DATA TO EXAMINE:
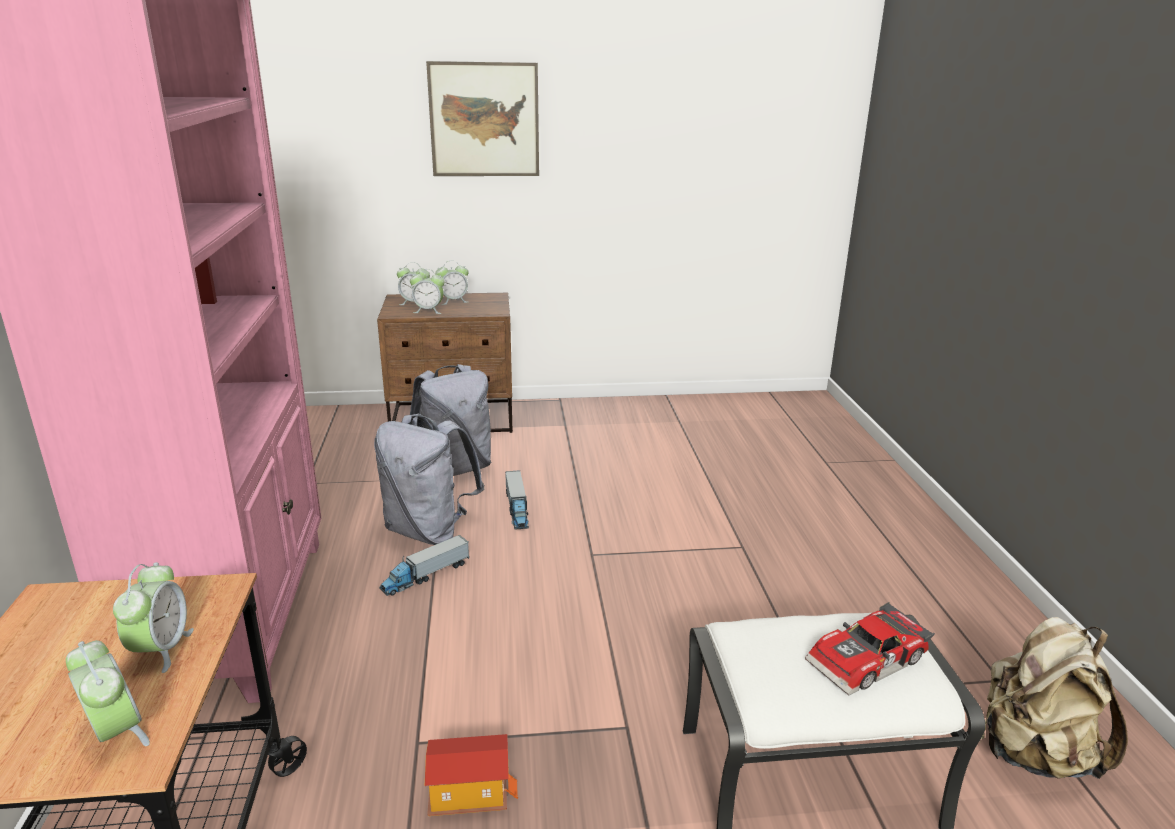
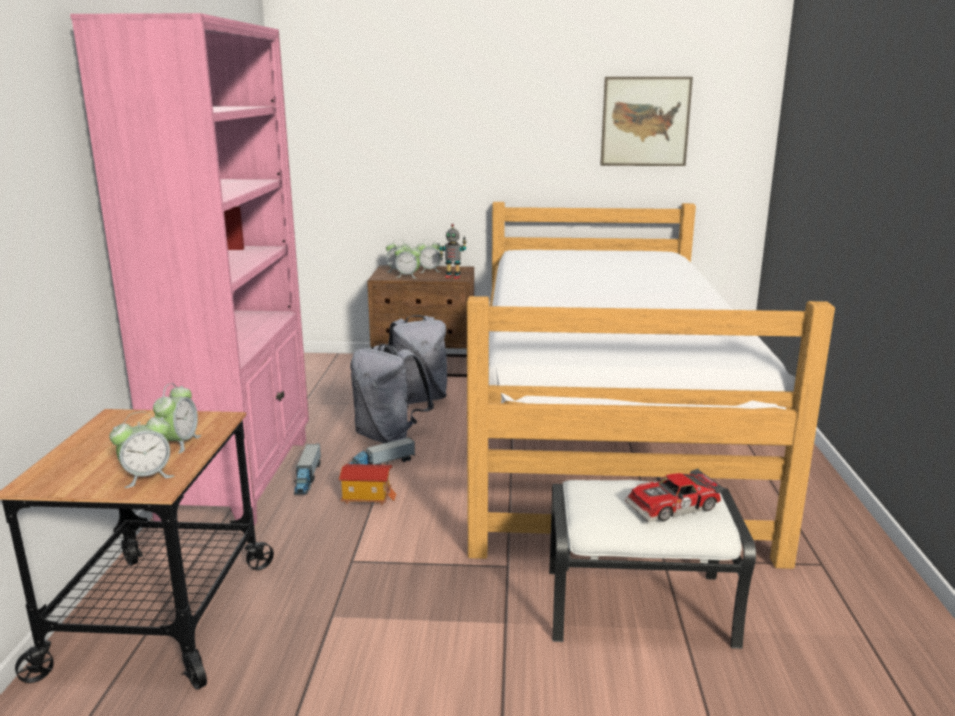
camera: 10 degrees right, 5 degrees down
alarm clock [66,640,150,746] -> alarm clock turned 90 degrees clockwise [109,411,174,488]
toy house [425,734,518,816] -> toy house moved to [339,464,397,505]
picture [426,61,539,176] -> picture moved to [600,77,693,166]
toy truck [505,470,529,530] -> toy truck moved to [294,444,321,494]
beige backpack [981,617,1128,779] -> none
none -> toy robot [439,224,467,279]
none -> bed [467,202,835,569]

--

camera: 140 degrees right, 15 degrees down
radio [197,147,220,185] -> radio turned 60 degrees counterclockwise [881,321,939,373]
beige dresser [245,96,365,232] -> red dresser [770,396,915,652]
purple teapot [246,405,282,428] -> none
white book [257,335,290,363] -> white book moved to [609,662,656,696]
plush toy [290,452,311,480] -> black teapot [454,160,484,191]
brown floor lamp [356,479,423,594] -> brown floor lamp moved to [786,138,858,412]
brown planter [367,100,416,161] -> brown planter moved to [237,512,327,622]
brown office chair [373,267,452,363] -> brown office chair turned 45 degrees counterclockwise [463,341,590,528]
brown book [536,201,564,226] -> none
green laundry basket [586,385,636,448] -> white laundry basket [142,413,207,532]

--

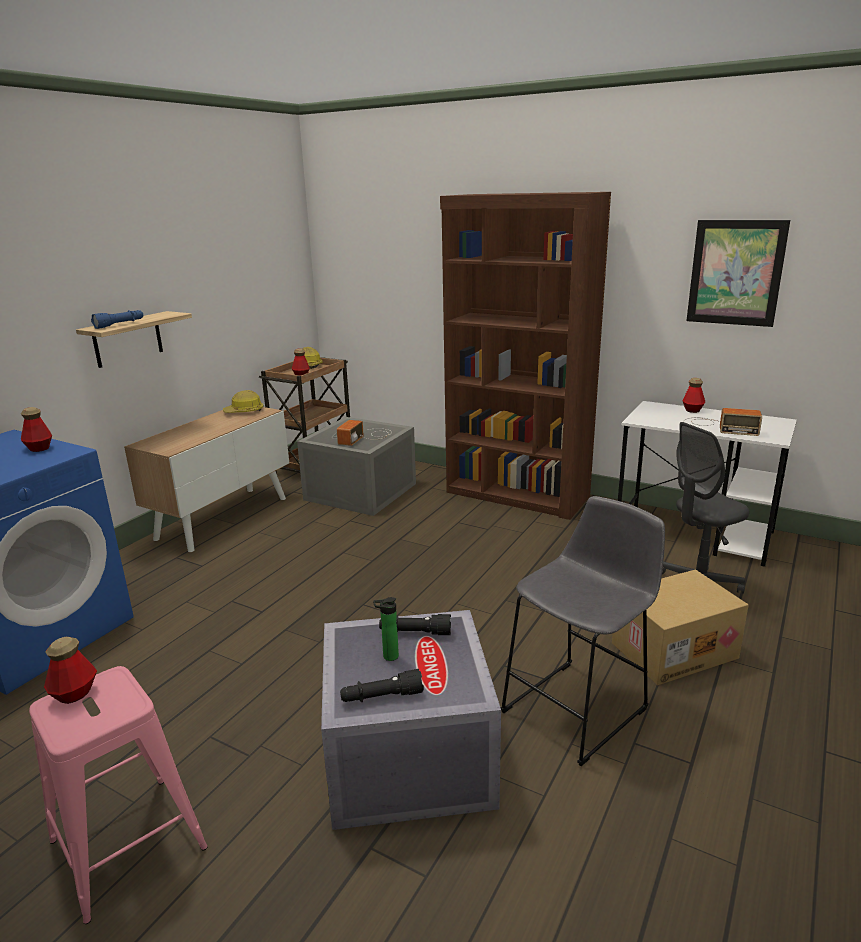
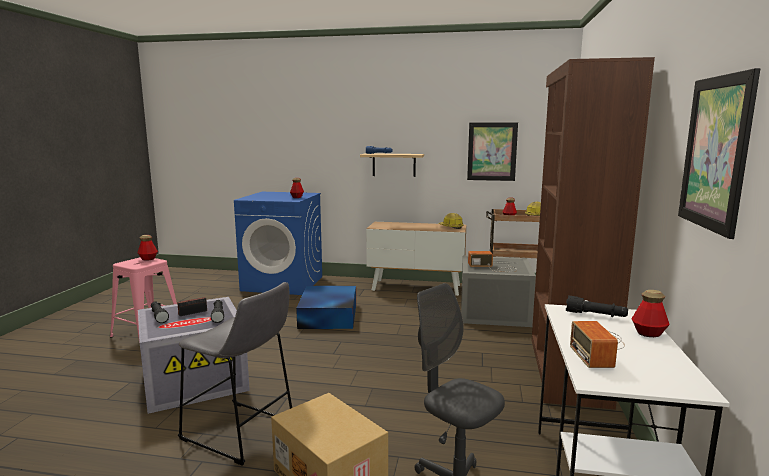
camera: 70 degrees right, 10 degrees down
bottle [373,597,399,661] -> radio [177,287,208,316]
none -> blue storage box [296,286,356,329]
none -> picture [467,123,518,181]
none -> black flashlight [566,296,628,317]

TASK STATEMENT: Of the lines above, extract only those from the line with "plush toy [290,452,311,480]" to the line with "green laundry basket", both included, exactly as written.

OUTPUT:
plush toy [290,452,311,480] -> black teapot [454,160,484,191]
brown floor lamp [356,479,423,594] -> brown floor lamp moved to [786,138,858,412]
brown planter [367,100,416,161] -> brown planter moved to [237,512,327,622]
brown office chair [373,267,452,363] -> brown office chair turned 45 degrees counterclockwise [463,341,590,528]
brown book [536,201,564,226] -> none
green laundry basket [586,385,636,448] -> white laundry basket [142,413,207,532]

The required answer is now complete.